08 May Sabeen Mahmud: the woman who seeded ideas
The frequency with which you get to know how phenomenal a person was by reading their eulogy is increasing. First it was the marketing director of a popular English daily, Masood Hamid, for whom there were only words of admiration: the people he mentored and the professionalism he brought to an industry where that is scarce. Now, it is The Second Floor’s (T2F)’s director, Sabeen Mahmud, who was also shot dead by unknown terrorists.
As outrage poured in on Twitter, a last remaining forum we can safely express anguish on with less likelihood of being shot ourselves, many talked of the need to keep her last tweet alive, as if supporting the ancient belief that your last thoughts are what you take with you to the afterlife. In it she supported the cause of exposing the oppression in Balochistan. To find out how unpopular this cause is, one needs only to pay genuflection to the woman on Twitter and then brace yourself for the vitriol. The accusations of being anti-state roll in like a parade.
Let the brutality and unfairness end at her death. Let us not only confine Sabeen to any single cause she fought because it is reductive. Sabeen defined herself: post-modern flower child, unabashed Mac snob, Pink Floyd and Bruce Springsteen devotee, Tetris addict, West Wing and House MD fanatic and, finally, someone who “will die for Hugh Laurie”. They did not let her die for Hugh Laurie. Her most momentous contribution, however, was T2F. As an art advocate Sabeen brought that one thing so severely essential to our country: a conjugal bed of ideas.
Think of any great idea, concept or turnaround and a coffee place or art studio of some sort will make its way to the origin. Credits have poured in for Sabeen for T2F being the place where they first learned about the craft of writing literature, painting, singing or orating.

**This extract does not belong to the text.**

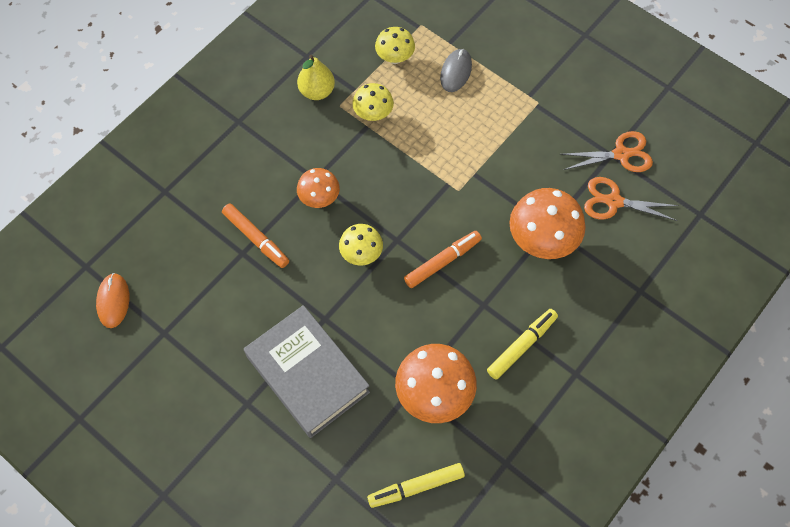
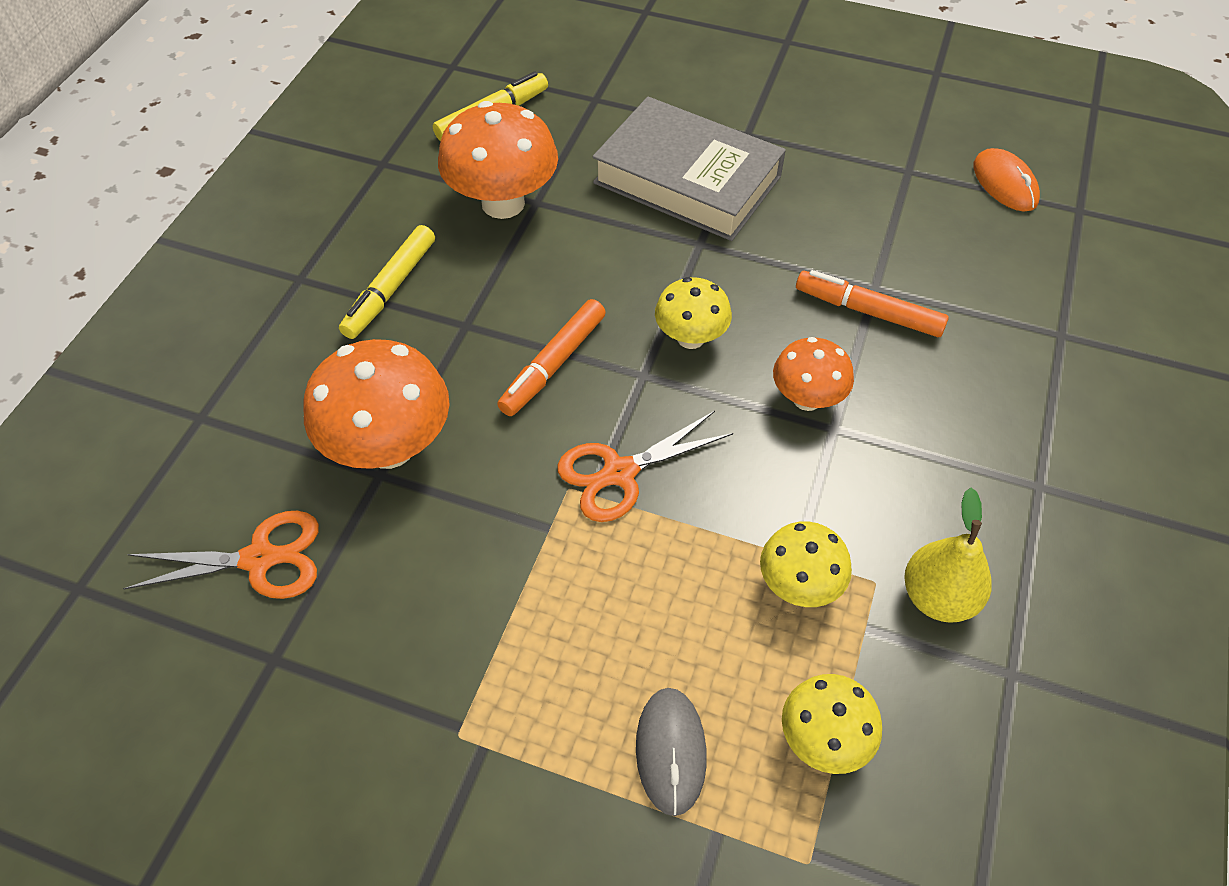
camera: 160 degrees right, 10 degrees down
orange scissors [560,131,653,172] -> orange scissors moved to [557,411,733,522]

From a business angle, it was a space where innovation thrived and entrepreneurial success stories were discussed, crushing away the vacuum of hoarding knowledge and attitudes that inspire change. It was a place young people allowed ideas to breathe, seeding non-conformity and that elixir of life: vitality.
The biggest myth of our century is that ideas are born out of some mystical eureka moment. They are not. Rather, they form like a network of nerves with varying connection points and influences. Steven Johnson, popular science author and media theorist, says the beginning of the Renaissance started with coffee houses and art centres, places where people were free of judgement and allowed their “show hunches” to proliferate into concrete and testable concepts and theories.

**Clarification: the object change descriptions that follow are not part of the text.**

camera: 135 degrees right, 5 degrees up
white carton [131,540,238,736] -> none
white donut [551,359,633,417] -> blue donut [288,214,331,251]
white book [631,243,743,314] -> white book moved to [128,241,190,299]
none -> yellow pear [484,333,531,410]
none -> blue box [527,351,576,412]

One of the biggest needs of intellectually throttled Karachi was such a place: a place to hear how others survive. How they survive real violence and that of the mind, how they still make things come together despite the cynicism and the envy, the traditionalism and the anachronism, how they suggest people work in the tiny basements of their minds to gnaw at an idea till it is ready to be cast into the light of the harsh world. Sabeen, said to be the softest and gentlest of souls, is not going to be there to catalyse the continuation of the space but if we have to truly honour her, we must start the construction of these places in every nook and corner of our country — bookshops, cafes, art studios, ultimately converting our homes into centres of free thinking and beauty — and allow tiny networks of possibilities to thrive.
If the aim was to spread terror, the unidentified terrorists have won. There is no winning against fanaticism, especially if it is sponsored by those in power now. Violence, by its very nature, is the extinguishing of light. However, if Sabeen has taught us one thing, it is that art lives on. That music, poetry and resistance literature all validate us; we do not validate it. When asked what superpower she would like to have, Sabeen said, “I would like to wave my magic wand and de-weaponise Karachi.” Falling to a bullet, Sabeen has left us grieving and pained but hopefully not without the anger we need to bring these senseless killings to an end.

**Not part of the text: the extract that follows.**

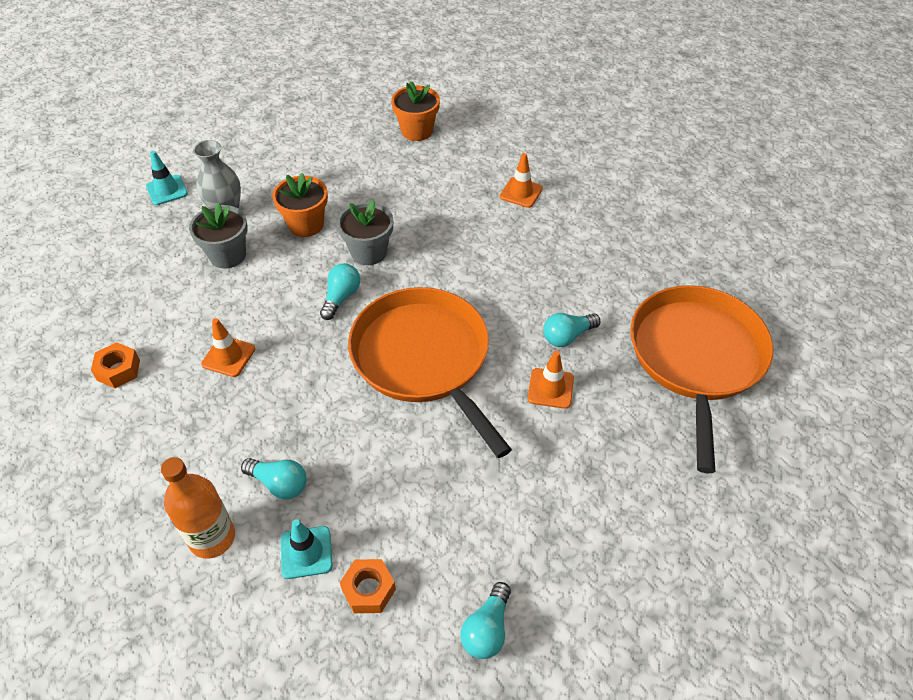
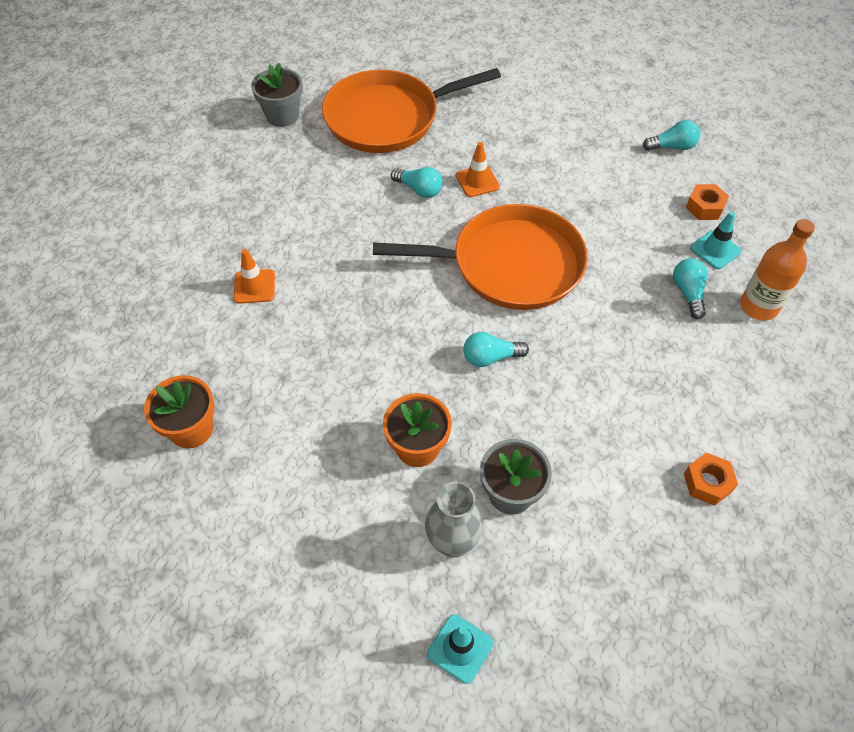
camera: 120 degrees left, 5 degrees up
orange traffic cone [201,318,255,377] -> none
grey flower pot [337,200,393,265] -> grey flower pot moved to [251,63,303,127]
orange pan [348,287,512,458] -> orange pan turned 120 degrees counterclockwise [373,204,588,310]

The government’s knee-jerk reaction of inquiry, report and arrests of unrelated criminals will no longer do. Far too many people have lived outside the law in Pakistan and nobody deserves to be silenced, certainly not someone who could have brought about a mini-renaissance in this marred, truth-resistant nation. Regretful and remorseful that I did not know Sabeen Mahmud, I scrolled her Twitter timeline searching for that one thing that connected me to her somehow — a quote, a line or a thought — I followed her, knowing it is too late anyway, then there, next to her bio, it read: “follows you”.
I was reminded of Sylvia Plath when she wrote: “I am, I am, I am”.